Andreas Kublik
· 24.09.2022
Jens Voigt fuhr als Radprofi 17-mal die Tour de France und achtmal das Straßenrennen bei einer WM. Der 51-jährige kommentiert als Experte beim TV-Sender Eurosport das Straßenrennen der Rad-WM in Australien (25. September 2022). Hier stellt er für die TOUR-Leser seine fünf Top-Favoriten vor. Desto mehr Sterne, desto höher ist der Fahrer einzuschätzen.
30 Jahre, Frankreich
Er ist schon zweimal Weltmeister (2020, 2021) gewesen - er ist ein Champion und kann mit Druck umgehen. Bei der Vuelta ist er nach seinem Sturz ausgeschieden. Das sah sehr schmerzhaft aus. Er hätte natürlich die Vuelta durchfahren sollen, um viele harte Rennkilometer zu bekommen, die er nach seiner langen Pause nach einem schweren Sturz im Frühjahr bei Lüttich-Bastogne-Lüttich gebraucht hätte.

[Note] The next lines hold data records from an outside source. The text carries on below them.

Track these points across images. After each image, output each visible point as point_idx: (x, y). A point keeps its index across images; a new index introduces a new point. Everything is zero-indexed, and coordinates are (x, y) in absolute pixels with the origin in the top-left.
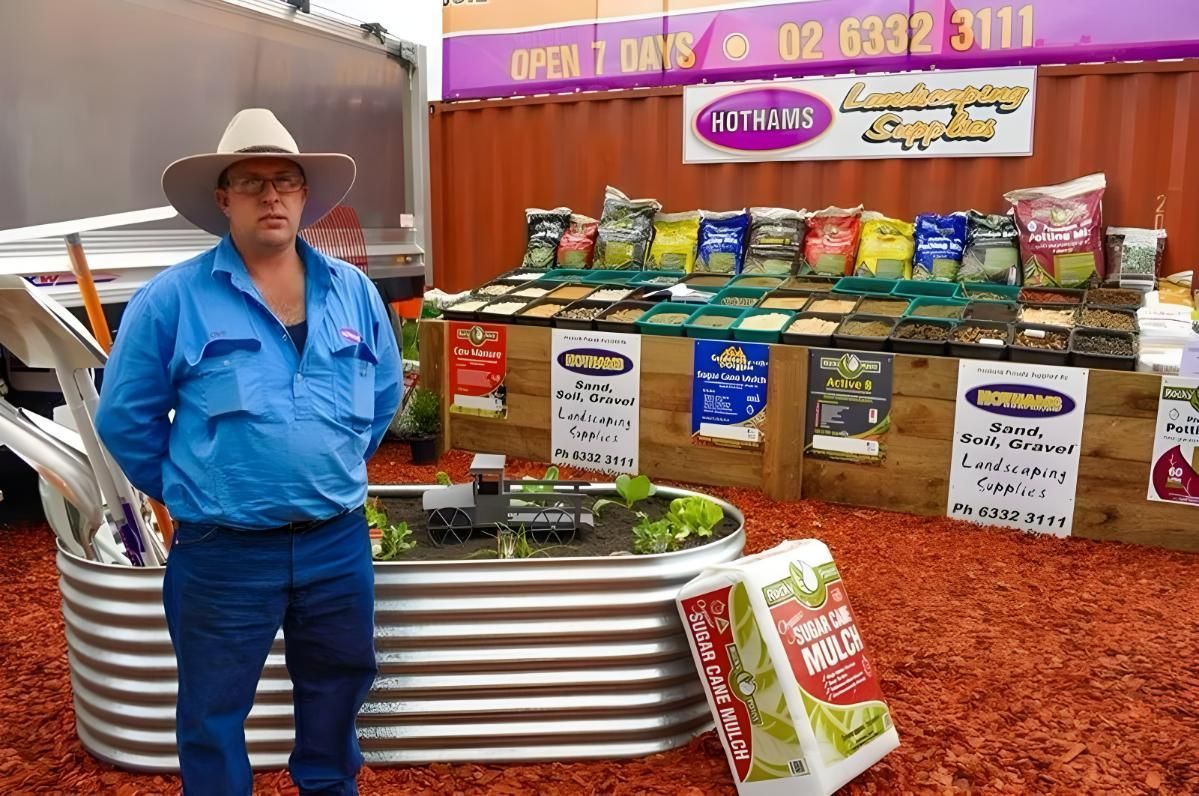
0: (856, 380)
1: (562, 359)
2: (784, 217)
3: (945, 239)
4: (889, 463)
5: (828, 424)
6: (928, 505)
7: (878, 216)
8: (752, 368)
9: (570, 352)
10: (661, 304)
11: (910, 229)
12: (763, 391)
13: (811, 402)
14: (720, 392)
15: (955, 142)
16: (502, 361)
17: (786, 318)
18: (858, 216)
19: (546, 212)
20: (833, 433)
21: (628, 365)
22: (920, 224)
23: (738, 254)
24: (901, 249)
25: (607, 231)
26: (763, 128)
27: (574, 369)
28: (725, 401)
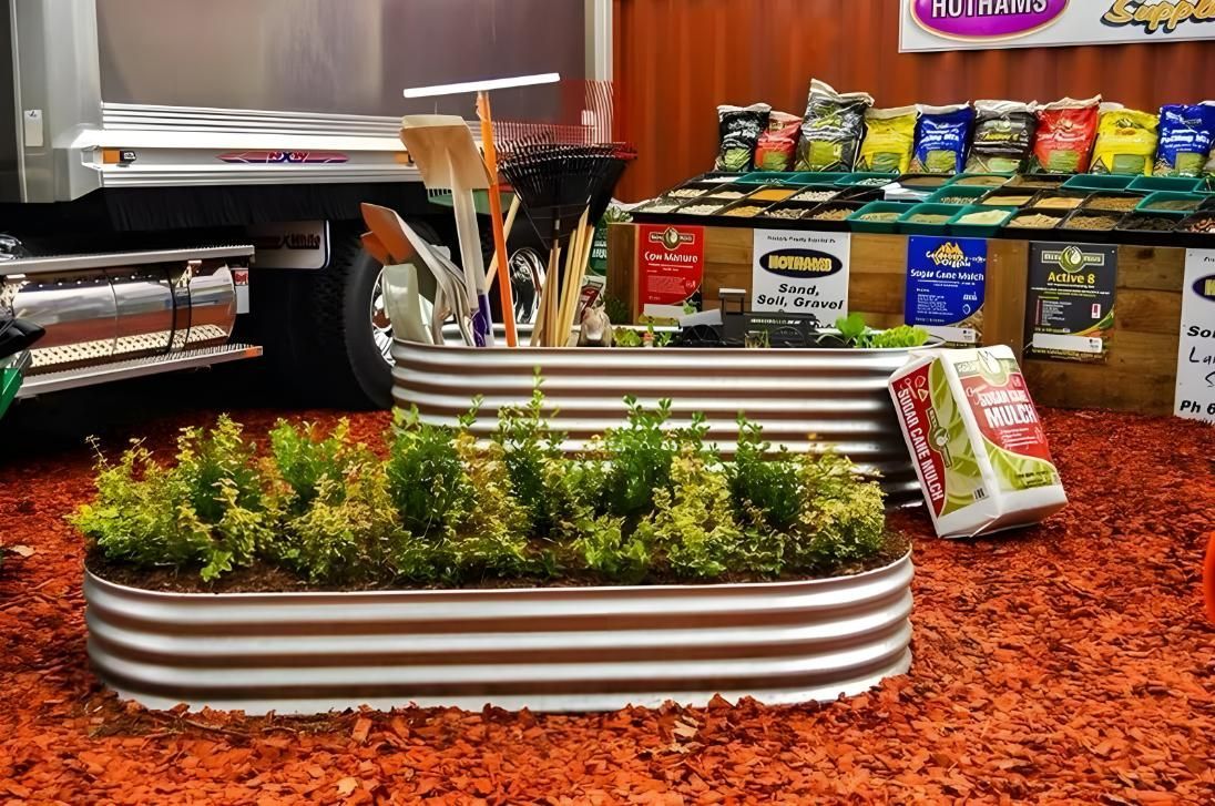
0: (1078, 274)
1: (764, 261)
2: (1012, 110)
3: (1191, 131)
4: (1114, 361)
5: (1049, 321)
6: (1154, 404)
7: (1119, 107)
8: (969, 265)
9: (774, 253)
10: (872, 203)
11: (1152, 121)
12: (980, 288)
13: (1032, 298)
14: (934, 290)
15: (1205, 23)
16: (697, 266)
17: (1007, 214)
18: (1095, 108)
19: (740, 109)
20: (1055, 331)
21: (837, 265)
22: (1164, 115)
23: (959, 152)
24: (1142, 142)
25: (811, 130)
26: (990, 12)
27: (778, 271)
28: (939, 300)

Andererseits: Vielleicht wäre die komplette Vuelta für ihn aber auch zu viel gewesen, weil er dort auch viel für Evenepoel arbeiten musste. Er konnte früher zur Rad-WM in Australien anreisen und hat daher keine Jetlag-Probleme. Er zählt zu meinem erweiterten Favoritenkreis. Als amtierender Weltmeister reist er nicht nach Australien, um 15. zu werden. Er traut sich also selbst zu, gut zu fahren. Ich persönlich liebe es, ihm zuzuschauen: Er fährt wie ein Jungspund: Er will einfach immer gewinnen.
24 Jahre, Großbritannien
Er ist noch ganz jung, aber er war schon zweimal britischer Zeitfahrmeister, ist endschnell und tempohart. 2022 war er über das ganze Jahr erfolgreich - mit zwei Etappensiegen bei der Tour de Romandie und dem Gesamtsieg bei der Polen-Rundfahrt.
Hoffentlich ist er nach einer Corona-Infektion und dem Ausstieg bei der Vuelta wieder richtig gesundet. Er ist in Wollongong auf jeden Fall ein Kandidat für die Plätze drei bis sechs. Er kann auch gewinnen, wenn alles optimal läuft.
24 Jahre, Slowenien
Er hat Anfang September in Kanada das Eintagesrennen GP Montreal in großartiger Art und Weise gewonnen - dort ging es über einen ähnlichen Rundkurs wie bei der Rad-WM. Für mich ist er der größte Herausforderer der beiden Belgier. Er wird im Sprint nicht gegen Wout van Aert gewinnen und wird früh in die Offensive gehen müssen und wollen - das wird das Rennen für uns Zuschauer schön machen.
Meine Vermutung: Er hat in diesem Jahr die Tour de France nicht gewonnen, ist daher noch hungrig und will daher bei der WM das Jahr mit einem Knaller abschließen. Er hat die Vuelta weggelassen, um sich vorzubereiten.
22 Jahre, Belgien
Belgien ist gut aufgestellt, mit zwei superstarken und gleichberechtigten Kapitänen. Neben van Aert wird Remco Evenepoel die Mannschaft anführen - er ist mein zweiter Topfavorit. Er ist der kommende Superstar des Radsports. Bei der Vuelta hat er eindrucksvoll abgeliefert. Auch von einem Sturz hat er sich dort nicht aus der Ruhe bringen lassen. Für mich war beeindruckend, wie abgeklärt, gelassen, selbstsicher er agiert.
Die Belgier werden sich vernünftig absprechen und einen Plan haben, damit das funktioniert - und dürften aus den Fehlern von der vergangenen Rad-WM gelernt haben, als es Diskussionen um die Fahrweise von Evenepoel gab.
28 Jahre, Belgien
Er ist ein Weltklassefahrer, ist immer annähernd bei 100 Prozent seiner Form und hat keinen Schwachpunkt als Radsportler - außer vielleicht, dass er im Hochgebirge nicht drei Tage am Stück mit den Besten mithalten kann.
Mit dem Sieg beim GP Ouest France Plouay vier Wochen vor der Rad-WM hat er seine Topform unter Beweis gestellt. Er ist tempohart und im Sprint einer Gruppe der Schnellste. Er könnte allerdings ein Opfer seines eigenen Ruhms und Erfolgs werden. Jeder wird sagen: Der ist so verdammt schnell, mit dem fahre ich nicht in einer Gruppe.